I am invested in making education systems slow such impacts. I teach an AI literacy course which includes students learning to vibe-code, providing them the agency to innovate solutions to their own professional problems. Anyone with a creative idea, problem-solving skills, and the perseverance to see it through now has the tools to bridge the widening equity gap. I seek to build and share AI-optimised tools — for schools and teachers that should not have to pay an arm and a leg for them — so that I may by whatever means enable my child and her generation to have a better chance of continuing to thrive in this brave new world.

Mathematics is one of those subjects where each strand requires a nuanced approach. Commercial tools often apply a standardised treatment to every strand and end up doing justice to none of them.

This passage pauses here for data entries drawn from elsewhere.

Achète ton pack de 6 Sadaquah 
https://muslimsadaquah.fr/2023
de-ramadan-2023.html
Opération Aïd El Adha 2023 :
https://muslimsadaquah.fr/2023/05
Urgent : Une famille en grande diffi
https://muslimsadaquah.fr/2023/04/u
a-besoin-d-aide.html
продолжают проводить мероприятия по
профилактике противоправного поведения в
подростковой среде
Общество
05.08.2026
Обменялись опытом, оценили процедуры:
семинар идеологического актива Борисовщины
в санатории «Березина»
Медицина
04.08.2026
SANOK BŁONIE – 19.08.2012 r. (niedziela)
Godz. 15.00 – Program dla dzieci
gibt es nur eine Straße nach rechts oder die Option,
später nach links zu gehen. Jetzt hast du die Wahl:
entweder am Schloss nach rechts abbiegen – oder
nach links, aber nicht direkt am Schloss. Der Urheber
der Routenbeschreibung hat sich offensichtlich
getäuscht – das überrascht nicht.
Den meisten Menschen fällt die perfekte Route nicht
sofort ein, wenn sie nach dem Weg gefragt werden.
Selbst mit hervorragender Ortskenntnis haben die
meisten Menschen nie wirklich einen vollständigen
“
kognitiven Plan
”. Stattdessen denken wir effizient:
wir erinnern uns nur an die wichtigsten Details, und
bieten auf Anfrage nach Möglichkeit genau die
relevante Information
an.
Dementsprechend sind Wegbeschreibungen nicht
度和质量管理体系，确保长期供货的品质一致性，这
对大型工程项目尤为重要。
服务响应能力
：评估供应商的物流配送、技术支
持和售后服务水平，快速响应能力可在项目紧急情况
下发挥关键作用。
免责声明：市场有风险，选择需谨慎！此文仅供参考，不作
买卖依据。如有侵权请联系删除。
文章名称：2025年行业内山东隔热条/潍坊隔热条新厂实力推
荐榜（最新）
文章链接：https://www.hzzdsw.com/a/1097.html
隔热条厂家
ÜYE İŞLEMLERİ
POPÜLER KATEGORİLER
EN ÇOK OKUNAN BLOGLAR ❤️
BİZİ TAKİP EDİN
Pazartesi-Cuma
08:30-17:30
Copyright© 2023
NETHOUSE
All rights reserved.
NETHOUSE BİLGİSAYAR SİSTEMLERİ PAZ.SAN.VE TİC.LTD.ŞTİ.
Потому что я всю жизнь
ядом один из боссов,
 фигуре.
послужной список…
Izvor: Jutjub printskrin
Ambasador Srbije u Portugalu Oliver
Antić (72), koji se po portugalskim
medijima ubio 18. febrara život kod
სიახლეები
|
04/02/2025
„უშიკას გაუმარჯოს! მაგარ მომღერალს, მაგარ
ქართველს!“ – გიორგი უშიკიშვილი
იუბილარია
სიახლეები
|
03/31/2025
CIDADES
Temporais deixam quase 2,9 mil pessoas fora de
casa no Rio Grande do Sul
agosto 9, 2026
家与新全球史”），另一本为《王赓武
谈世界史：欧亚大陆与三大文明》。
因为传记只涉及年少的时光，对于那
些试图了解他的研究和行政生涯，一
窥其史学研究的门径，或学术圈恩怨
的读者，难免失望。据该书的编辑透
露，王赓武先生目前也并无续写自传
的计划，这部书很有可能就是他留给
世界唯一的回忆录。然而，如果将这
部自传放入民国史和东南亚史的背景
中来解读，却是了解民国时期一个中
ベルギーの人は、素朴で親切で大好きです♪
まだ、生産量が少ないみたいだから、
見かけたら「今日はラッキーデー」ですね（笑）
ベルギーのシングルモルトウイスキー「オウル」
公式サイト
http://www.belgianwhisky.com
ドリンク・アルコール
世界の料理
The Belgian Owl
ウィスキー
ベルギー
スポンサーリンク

The best mathematics teaching tools I have seen are still built by maths teachers, for maths teachers. Maths3D is built on the intersection of understanding the student in the classroom, the research into pedagogy, and the needs of a particular curriculum. 3D visualisation particularly develops learners' spatial understanding — a skill ignored by generic educational platforms.

I am currently focusing on building adaptive hints and feedback to support lower-achieving mathematics learners in practising geometrical problems. I seek to utilise thin-sliced progressions and faded scaffolding — pedagogical tools fundamental to building greater proficiency.

Digital technologies can address crucial goals such as closing equity gaps through inclusion. To increase relevance for Māori and Pasifika learners, such architecture and artifacts feature prominently in our Landmarks module, with plans to extend these. Many other learner needs — including opportunities for mathematical accessibility tools — have no commercial profitability, but the sector should not have to pay premiums for platforms that lack attention to pedagogical research. I hope to build these tools and platforms in the year to come.